Summer Vacation ~ if there’s no recording, nothing can ever be proven.

Daydreaming at the computer, I wasn’t surfing the usual suspects: Twitter, Facebook or 105 ways to cook zucchini. I was looking over Orbitz and Expedia trying to find the best single occupancy rates for a week in the Turks and Caicos or for an overnight stay at the Monastery in Conyers.
 
A week has passed since Morgan County dismissed school and my family has already dialed Georgia Power and 911. I called Georgia Power because a large pecan limb flung itself onto a power line in our yard. My daughter dialed 911 to ask for help in getting her sixteen year old brother to share the Wii.
 
 Children groan and moan to be free of school but once they get that wish, they are absolutely miserable. The only upside to this arrangement is children who are miserable will eventually make themselves happy by letting everyone within 35.7 miles know just how miserable they are.
 
As that first week wore on, I identified with the pecan limb that threw itself 50 feet onto our driveway. Inexplicably shearing itself from its host absent rain or wind, I guess the ill-fated branch could not bear another moment hanging within earshot of my children.
 
 I confessed to someone how our first day of break quickly spiraled down into nothing more than screaming and yelling, refusing to eat or drink anything but Oreos and Diet Mountain Dew and constantly asking, “Can Julie come over to play?”
 
 And that was just me.
 
My friend looked at me with their lips all funny and tight.  Like I had admitted to calling 911 for an officer to referee who gets dibs on the last brownie. (I know for a fact that particular call wasn’t recorded so nothing can be proven.)
 
Right then and there, I made a vow: no matter what it takes, I will never reveal the honest truth about how my badly my children behave this summer.
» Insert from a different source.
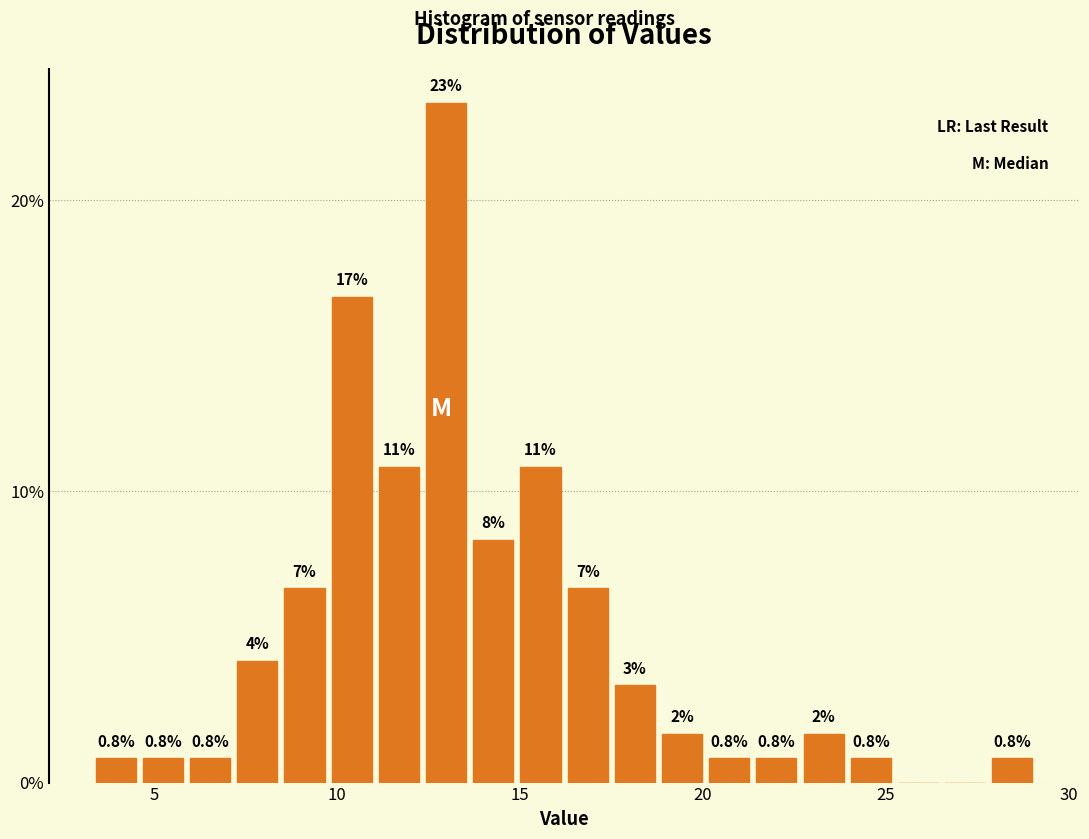

Around what value on the x-axis is the tallest bar? Give the approximate position of its centre, as read against the axis.

13.0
That doesn’t mean I’ll lie either.
 
 This pledge sentenced me to vow of silence and a summer full of waving and nods to friends from my car window.
 
The short summer was to be unscheduled fun. Then I realized my summer vacation plan failed in one of the most basic tenets. To have a successful business relationship, you and your client must have shared expectations.
 
I expected carefree days of doing all I wanted …writing, cleaning house, exercising, doing laundry — getting all my obligations done – and then we could go have fun.
 
 My children expected me to be an on call waitress, nurse, teacher, referee, chauffeur, bicycle repairman, art teacher and never-ending fount of mercy and money.
Obviously, there was no meeting of the minds and that added up to a lot of unmet expectations on both sides. Unmet expectations make me very cranky.  I want to enjoy my children this summer.
In spite of them. In spite of me.
So guess that means ever-changing, fluid expectations of what each day holds — if that’s possible. Either that or spending afternoons in a lawn chair reading a good book under one of our old pecan trees.
 

So glad husband didn't park truck in usual spot.